#### Supplied data ####

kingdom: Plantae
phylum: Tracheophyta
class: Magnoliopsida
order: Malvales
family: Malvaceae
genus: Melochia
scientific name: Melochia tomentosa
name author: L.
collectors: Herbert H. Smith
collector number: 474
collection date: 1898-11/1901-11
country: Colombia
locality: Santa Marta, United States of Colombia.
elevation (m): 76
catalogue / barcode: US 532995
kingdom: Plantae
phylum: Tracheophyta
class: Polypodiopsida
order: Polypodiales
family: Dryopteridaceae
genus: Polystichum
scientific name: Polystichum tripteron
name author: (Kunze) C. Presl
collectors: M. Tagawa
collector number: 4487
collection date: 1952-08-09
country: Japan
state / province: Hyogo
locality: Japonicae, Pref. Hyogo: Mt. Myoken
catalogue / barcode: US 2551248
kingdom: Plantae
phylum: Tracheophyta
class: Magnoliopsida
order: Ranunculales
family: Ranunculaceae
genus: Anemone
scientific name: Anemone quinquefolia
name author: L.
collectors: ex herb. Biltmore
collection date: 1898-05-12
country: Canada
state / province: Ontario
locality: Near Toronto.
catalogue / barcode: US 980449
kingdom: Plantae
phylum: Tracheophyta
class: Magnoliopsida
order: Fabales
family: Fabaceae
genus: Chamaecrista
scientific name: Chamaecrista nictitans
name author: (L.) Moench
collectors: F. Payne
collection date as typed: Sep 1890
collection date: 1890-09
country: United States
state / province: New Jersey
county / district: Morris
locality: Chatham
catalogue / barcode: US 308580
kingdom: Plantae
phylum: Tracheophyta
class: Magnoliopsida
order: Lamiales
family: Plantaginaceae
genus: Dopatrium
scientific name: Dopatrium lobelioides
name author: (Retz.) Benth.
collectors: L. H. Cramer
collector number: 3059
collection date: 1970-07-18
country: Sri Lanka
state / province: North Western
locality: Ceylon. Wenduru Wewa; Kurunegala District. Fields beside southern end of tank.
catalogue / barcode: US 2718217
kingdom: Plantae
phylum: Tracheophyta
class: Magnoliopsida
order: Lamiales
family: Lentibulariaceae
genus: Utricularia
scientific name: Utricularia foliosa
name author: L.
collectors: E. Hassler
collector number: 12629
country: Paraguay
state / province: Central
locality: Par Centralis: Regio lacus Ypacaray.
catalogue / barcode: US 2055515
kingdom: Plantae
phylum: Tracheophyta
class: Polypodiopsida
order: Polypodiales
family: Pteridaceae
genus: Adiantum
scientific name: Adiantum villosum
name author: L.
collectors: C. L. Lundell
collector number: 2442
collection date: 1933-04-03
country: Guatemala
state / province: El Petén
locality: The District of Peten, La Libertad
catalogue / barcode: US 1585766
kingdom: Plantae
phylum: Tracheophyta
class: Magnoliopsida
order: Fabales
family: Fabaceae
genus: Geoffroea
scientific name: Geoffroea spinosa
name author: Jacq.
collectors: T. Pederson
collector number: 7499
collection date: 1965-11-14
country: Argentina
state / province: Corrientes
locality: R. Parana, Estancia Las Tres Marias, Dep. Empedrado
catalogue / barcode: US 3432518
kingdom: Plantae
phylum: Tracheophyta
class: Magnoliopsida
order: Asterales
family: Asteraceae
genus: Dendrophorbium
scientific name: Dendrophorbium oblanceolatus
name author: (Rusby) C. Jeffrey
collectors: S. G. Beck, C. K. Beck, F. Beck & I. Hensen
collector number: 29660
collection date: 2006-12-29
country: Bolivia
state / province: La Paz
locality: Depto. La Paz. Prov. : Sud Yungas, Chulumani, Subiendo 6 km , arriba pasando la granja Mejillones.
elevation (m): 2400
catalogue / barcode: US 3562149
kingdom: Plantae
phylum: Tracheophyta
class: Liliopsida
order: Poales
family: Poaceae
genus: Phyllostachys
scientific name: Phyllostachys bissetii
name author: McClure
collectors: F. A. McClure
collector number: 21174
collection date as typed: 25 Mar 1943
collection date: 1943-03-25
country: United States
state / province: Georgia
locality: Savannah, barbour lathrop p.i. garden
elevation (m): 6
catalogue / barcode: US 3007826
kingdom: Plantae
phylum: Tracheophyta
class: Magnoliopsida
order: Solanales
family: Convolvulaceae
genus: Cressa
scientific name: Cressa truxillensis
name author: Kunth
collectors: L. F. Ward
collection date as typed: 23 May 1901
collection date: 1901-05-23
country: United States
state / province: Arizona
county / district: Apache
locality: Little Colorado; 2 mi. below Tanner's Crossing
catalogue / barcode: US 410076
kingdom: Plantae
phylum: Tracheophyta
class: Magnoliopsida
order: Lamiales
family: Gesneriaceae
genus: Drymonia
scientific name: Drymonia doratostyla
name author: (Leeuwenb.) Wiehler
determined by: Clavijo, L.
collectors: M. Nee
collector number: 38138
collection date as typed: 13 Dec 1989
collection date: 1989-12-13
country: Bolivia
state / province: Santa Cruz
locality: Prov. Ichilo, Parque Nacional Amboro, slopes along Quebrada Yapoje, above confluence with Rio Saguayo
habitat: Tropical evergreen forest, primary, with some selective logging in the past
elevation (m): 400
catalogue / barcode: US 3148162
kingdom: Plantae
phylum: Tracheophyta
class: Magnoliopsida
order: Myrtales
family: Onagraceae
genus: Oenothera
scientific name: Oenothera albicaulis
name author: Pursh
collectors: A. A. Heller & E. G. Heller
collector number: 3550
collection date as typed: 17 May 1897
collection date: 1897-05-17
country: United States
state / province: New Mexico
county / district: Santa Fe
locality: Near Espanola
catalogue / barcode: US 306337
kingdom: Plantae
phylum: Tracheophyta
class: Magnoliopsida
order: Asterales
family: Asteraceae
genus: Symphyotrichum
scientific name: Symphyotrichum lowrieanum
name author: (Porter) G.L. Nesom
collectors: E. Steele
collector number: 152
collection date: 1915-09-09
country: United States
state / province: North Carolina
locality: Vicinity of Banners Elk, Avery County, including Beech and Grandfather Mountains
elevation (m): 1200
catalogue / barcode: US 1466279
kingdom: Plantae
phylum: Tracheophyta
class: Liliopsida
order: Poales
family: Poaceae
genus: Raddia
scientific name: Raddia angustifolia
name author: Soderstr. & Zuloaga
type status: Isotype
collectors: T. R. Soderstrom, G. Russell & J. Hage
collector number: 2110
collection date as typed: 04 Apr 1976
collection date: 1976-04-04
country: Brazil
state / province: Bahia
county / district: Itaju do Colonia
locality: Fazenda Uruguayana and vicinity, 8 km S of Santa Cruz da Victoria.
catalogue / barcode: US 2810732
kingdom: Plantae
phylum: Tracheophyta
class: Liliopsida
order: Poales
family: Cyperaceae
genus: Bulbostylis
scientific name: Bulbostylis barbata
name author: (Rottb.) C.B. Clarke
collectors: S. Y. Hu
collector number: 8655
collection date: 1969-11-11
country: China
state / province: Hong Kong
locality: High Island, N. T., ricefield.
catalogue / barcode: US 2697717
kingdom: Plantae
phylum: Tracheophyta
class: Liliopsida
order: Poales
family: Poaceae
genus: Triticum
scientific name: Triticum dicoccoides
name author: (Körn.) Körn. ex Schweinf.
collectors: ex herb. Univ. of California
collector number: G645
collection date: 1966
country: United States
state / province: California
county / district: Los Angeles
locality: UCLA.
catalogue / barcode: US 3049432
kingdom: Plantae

####

Your goal
Please reproduce all of the data above line for line, with no changes of any kind.

Result of the exercise
kingdom: Plantae
phylum: Tracheophyta
class: Magnoliopsida
order: Malvales
family: Malvaceae
genus: Melochia
scientific name: Melochia tomentosa
name author: L.
collectors: Herbert H. Smith
collector number: 474
collection date: 1898-11/1901-11
country: Colombia
locality: Santa Marta, United States of Colombia.
elevation (m): 76
catalogue / barcode: US 532995
kingdom: Plantae
phylum: Tracheophyta
class: Polypodiopsida
order: Polypodiales
family: Dryopteridaceae
genus: Polystichum
scientific name: Polystichum tripteron
name author: (Kunze) C. Presl
collectors: M. Tagawa
collector number: 4487
collection date: 1952-08-09
country: Japan
state / province: Hyogo
locality: Japonicae, Pref. Hyogo: Mt. Myoken
catalogue / barcode: US 2551248
kingdom: Plantae
phylum: Tracheophyta
class: Magnoliopsida
order: Ranunculales
family: Ranunculaceae
genus: Anemone
scientific name: Anemone quinquefolia
name author: L.
collectors: ex herb. Biltmore
collection date: 1898-05-12
country: Canada
state / province: Ontario
locality: Near Toronto.
catalogue / barcode: US 980449
kingdom: Plantae
phylum: Tracheophyta
class: Magnoliopsida
order: Fabales
family: Fabaceae
genus: Chamaecrista
scientific name: Chamaecrista nictitans
name author: (L.) Moench
collectors: F. Payne
collection date as typed: Sep 1890
collection date: 1890-09
country: United States
state / province: New Jersey
county / district: Morris
locality: Chatham
catalogue / barcode: US 308580
kingdom: Plantae
phylum: Tracheophyta
class: Magnoliopsida
order: Lamiales
family: Plantaginaceae
genus: Dopatrium
scientific name: Dopatrium lobelioides
name author: (Retz.) Benth.
collectors: L. H. Cramer
collector number: 3059
collection date: 1970-07-18
country: Sri Lanka
state / province: North Western
locality: Ceylon. Wenduru Wewa; Kurunegala District. Fields beside southern end of tank.
catalogue / barcode: US 2718217
kingdom: Plantae
phylum: Tracheophyta
class: Magnoliopsida
order: Lamiales
family: Lentibulariaceae
genus: Utricularia
scientific name: Utricularia foliosa
name author: L.
collectors: E. Hassler
collector number: 12629
country: Paraguay
state / province: Central
locality: Par Centralis: Regio lacus Ypacaray.
catalogue / barcode: US 2055515
kingdom: Plantae
phylum: Tracheophyta
class: Polypodiopsida
order: Polypodiales
family: Pteridaceae
genus: Adiantum
scientific name: Adiantum villosum
name author: L.
collectors: C. L. Lundell
collector number: 2442
collection date: 1933-04-03
country: Guatemala
state / province: El Petén
locality: The District of Peten, La Libertad
catalogue / barcode: US 1585766
kingdom: Plantae
phylum: Tracheophyta
class: Magnoliopsida
order: Fabales
family: Fabaceae
genus: Geoffroea
scientific name: Geoffroea spinosa
name author: Jacq.
collectors: T. Pederson
collector number: 7499
collection date: 1965-11-14
country: Argentina
state / province: Corrientes
locality: R. Parana, Estancia Las Tres Marias, Dep. Empedrado
catalogue / barcode: US 3432518
kingdom: Plantae
phylum: Tracheophyta
class: Magnoliopsida
order: Asterales
family: Asteraceae
genus: Dendrophorbium
scientific name: Dendrophorbium oblanceolatus
name author: (Rusby) C. Jeffrey
collectors: S. G. Beck, C. K. Beck, F. Beck & I. Hensen
collector number: 29660
collection date: 2006-12-29
country: Bolivia
state / province: La Paz
locality: Depto. La Paz. Prov. : Sud Yungas, Chulumani, Subiendo 6 km , arriba pasando la granja Mejillones.
elevation (m): 2400
catalogue / barcode: US 3562149
kingdom: Plantae
phylum: Tracheophyta
class: Liliopsida
order: Poales
family: Poaceae
genus: Phyllostachys
scientific name: Phyllostachys bissetii
name author: McClure
collectors: F. A. McClure
collector number: 21174
collection date as typed: 25 Mar 1943
collection date: 1943-03-25
country: United States
state / province: Georgia
locality: Savannah, barbour lathrop p.i. garden
elevation (m): 6
catalogue / barcode: US 3007826
kingdom: Plantae
phylum: Tracheophyta
class: Magnoliopsida
order: Solanales
family: Convolvulaceae
genus: Cressa
scientific name: Cressa truxillensis
name author: Kunth
collectors: L. F. Ward
collection date as typed: 23 May 1901
collection date: 1901-05-23
country: United States
state / province: Arizona
county / district: Apache
locality: Little Colorado; 2 mi. below Tanner's Crossing
catalogue / barcode: US 410076
kingdom: Plantae
phylum: Tracheophyta
class: Magnoliopsida
order: Lamiales
family: Gesneriaceae
genus: Drymonia
scientific name: Drymonia doratostyla
name author: (Leeuwenb.) Wiehler
determined by: Clavijo, L.
collectors: M. Nee
collector number: 38138
collection date as typed: 13 Dec 1989
collection date: 1989-12-13
country: Bolivia
state / province: Santa Cruz
locality: Prov. Ichilo, Parque Nacional Amboro, slopes along Quebrada Yapoje, above confluence with Rio Saguayo
habitat: Tropical evergreen forest, primary, with some selective logging in the past
elevation (m): 400
catalogue / barcode: US 3148162
kingdom: Plantae
phylum: Tracheophyta
class: Magnoliopsida
order: Myrtales
family: Onagraceae
genus: Oenothera
scientific name: Oenothera albicaulis
name author: Pursh
collectors: A. A. Heller & E. G. Heller
collector number: 3550
collection date as typed: 17 May 1897
collection date: 1897-05-17
country: United States
state / province: New Mexico
county / district: Santa Fe
locality: Near Espanola
catalogue / barcode: US 306337
kingdom: Plantae
phylum: Tracheophyta
class: Magnoliopsida
order: Asterales
family: Asteraceae
genus: Symphyotrichum
scientific name: Symphyotrichum lowrieanum
name author: (Porter) G.L. Nesom
collectors: E. Steele
collector number: 152
collection date: 1915-09-09
country: United States
state / province: North Carolina
locality: Vicinity of Banners Elk, Avery County, including Beech and Grandfather Mountains
elevation (m): 1200
catalogue / barcode: US 1466279
kingdom: Plantae
phylum: Tracheophyta
class: Liliopsida
order: Poales
family: Poaceae
genus: Raddia
scientific name: Raddia angustifolia
name author: Soderstr. & Zuloaga
type status: Isotype
collectors: T. R. Soderstrom, G. Russell & J. Hage
collector number: 2110
collection date as typed: 04 Apr 1976
collection date: 1976-04-04
country: Brazil
state / province: Bahia
county / district: Itaju do Colonia
locality: Fazenda Uruguayana and vicinity, 8 km S of Santa Cruz da Victoria.
catalogue / barcode: US 2810732
kingdom: Plantae
phylum: Tracheophyta
class: Liliopsida
order: Poales
family: Cyperaceae
genus: Bulbostylis
scientific name: Bulbostylis barbata
name author: (Rottb.) C.B. Clarke
collectors: S. Y. Hu
collector number: 8655
collection date: 1969-11-11
country: China
state / province: Hong Kong
locality: High Island, N. T., ricefield.
catalogue / barcode: US 2697717
kingdom: Plantae
phylum: Tracheophyta
class: Liliopsida
order: Poales
family: Poaceae
genus: Triticum
scientific name: Triticum dicoccoides
name author: (Körn.) Körn. ex Schweinf.
collectors: ex herb. Univ. of California
collector number: G645
collection date: 1966
country: United States
state / province: California
county / district: Los Angeles
locality: UCLA.
catalogue / barcode: US 3049432
kingdom: Plantae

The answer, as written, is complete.